Yapılacak iş 1
Knidos yolculuğu anlatısına göre sabah kahvaltısı nerede yapıldı?
Yapılacak iş 2
Lütfen Knidos yolculuğu anlatısında "Çok bilinen ve" ile "değişmez bir kural." arasındaki bölümü, bu iki ifade de dahil olmak üzere eksiksiz yazın.

Malum Knidos’u dönerken zaten karışık hava yapar bir de şiddetlisi nasıl olacak
diye düşündük. Dedik eğer rüzgar şiddetini azaltmazsa bir gece daha kalırız.
Çok bilinen ve çok doğru bir denizci lafı var. Ben Sadun Boro’nun bir
kitabında okumuştum galiba, diyor ki; En iyi kaptan fırtınada teknesini limana
getirebilen değil, fırtınada limandan hiç çıkmayandır. Deniz ile şaka olmaz çok doğru
bir laf. Hiç bir şey emniyetten, canımızdan daha önemli değil. Denizde yapılan
programlar da, zamanlamalar da denizin izin verdiği ölçüde geçerlidir. Bu
değişmez bir kural.
Sabah kahvaltımızı alargada,
Kargı koyunda yaptık. Hava yavaş yavaş esmeye başladı. Kargı'dan çıkarken 20
knot’u bulmuştu. Batıdan batıdan bastıran havaya karşı giderken İnceburun
fenerine gelirken bir anda kaldı. Bir ara 3 knot’a kadar indi. Burnu döndükten
sonra biraz daha devam etti ve sonra tekrar 20’leri buldu. Pruvamız sulara gire
çıka Knidos’u bulduk. İskelede tam da bizim Glaros’a uygun, 37 feet tekne için
adeta rezerve edilmiş iki tekne arası boşluğa girip aborda olduk. Biraz sonra
arka teknemizden yaşları 8-15 arası değiştiğini tahmin ettiğim üçü kız biri erkek dört çocuk
çıktı. Dedim eyvah, bunlar bize rahat vermez, devamlı gürültü yaparlar. Ancak
tekne İtalyan bayraklıydı. Bu biraz olsun içimi ferahlattı. Yabancı bayraklı
tekneler denizcilik adabını çok daha iyi biliyorlar, böyle sessiz ve sakin bir
yerde çocuklarının gürültü yapmasına izin vermezler. Nitekim tahminim doğru çıktı.

Kaydedilmiş girdiler
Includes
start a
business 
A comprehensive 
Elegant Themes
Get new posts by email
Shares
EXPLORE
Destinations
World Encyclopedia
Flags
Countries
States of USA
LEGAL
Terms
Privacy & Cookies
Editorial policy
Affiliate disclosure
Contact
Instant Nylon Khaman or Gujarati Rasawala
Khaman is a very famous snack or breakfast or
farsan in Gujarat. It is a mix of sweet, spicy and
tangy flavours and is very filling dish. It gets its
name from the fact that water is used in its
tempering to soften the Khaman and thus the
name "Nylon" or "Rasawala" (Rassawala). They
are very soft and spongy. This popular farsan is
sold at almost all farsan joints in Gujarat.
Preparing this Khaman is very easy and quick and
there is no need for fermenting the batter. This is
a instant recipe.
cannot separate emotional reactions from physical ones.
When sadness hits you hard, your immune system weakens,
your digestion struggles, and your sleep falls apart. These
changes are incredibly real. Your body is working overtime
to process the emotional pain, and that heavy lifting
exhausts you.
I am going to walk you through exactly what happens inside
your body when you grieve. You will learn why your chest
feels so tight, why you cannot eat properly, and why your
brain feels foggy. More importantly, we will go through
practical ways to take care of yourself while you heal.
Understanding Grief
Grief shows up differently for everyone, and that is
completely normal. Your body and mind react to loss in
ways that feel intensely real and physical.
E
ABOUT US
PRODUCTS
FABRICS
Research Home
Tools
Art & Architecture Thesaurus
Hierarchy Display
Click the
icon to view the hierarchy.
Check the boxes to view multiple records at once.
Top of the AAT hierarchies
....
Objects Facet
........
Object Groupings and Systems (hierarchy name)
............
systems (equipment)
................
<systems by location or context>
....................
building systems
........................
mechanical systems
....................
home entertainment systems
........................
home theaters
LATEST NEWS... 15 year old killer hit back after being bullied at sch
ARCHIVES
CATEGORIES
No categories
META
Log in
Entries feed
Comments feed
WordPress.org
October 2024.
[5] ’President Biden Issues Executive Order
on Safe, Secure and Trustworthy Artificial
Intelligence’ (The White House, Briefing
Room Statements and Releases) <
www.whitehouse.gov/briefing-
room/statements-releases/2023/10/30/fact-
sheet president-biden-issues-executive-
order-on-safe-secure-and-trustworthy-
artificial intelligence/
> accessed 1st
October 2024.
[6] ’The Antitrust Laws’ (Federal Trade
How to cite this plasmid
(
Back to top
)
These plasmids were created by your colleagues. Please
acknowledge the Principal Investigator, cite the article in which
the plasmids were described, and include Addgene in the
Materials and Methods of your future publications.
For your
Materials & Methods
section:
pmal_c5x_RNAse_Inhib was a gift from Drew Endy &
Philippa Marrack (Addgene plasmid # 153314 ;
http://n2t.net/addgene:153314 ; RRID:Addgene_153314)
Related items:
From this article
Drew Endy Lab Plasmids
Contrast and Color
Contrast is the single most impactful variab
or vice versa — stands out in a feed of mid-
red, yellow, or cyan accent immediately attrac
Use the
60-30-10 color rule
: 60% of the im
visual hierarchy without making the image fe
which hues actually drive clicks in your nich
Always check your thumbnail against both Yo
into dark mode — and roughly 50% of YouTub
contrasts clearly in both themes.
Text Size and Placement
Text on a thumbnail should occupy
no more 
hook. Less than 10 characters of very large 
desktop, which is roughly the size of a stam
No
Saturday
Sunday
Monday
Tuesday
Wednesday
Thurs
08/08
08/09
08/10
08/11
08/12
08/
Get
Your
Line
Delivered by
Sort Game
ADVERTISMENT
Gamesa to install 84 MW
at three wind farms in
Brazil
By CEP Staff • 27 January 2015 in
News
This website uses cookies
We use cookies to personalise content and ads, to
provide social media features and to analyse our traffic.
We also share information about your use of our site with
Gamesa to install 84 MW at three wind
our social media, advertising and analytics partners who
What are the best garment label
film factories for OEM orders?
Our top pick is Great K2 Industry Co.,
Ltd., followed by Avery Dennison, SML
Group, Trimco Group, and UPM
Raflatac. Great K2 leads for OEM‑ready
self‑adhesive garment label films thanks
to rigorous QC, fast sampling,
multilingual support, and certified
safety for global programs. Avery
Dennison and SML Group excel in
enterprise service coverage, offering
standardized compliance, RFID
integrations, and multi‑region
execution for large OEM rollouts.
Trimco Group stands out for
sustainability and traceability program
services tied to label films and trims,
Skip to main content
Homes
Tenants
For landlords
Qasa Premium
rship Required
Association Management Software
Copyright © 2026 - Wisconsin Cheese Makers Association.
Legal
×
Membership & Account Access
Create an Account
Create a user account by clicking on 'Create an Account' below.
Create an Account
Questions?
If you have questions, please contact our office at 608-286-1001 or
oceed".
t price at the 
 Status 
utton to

Alıştırma yanıtı 1
Kargı koyunda, alargada.

Alıştırma yanıtı 2
Çok bilinen ve çok doğru bir denizci lafı var. Ben Sadun Boro’nun bir
kitabında okumuştum galiba, diyor ki; En iyi kaptan fırtınada teknesini limana
getirebilen değil, fırtınada limandan hiç çıkmayandır. Deniz ile şaka olmaz çok doğru
bir laf. Hiç bir şey emniyetten, canımızdan daha önemli değil. Denizde yapılan
programlar da, zamanlamalar da denizin izin verdiği ölçüde geçerlidir. Bu
değişmez bir kural.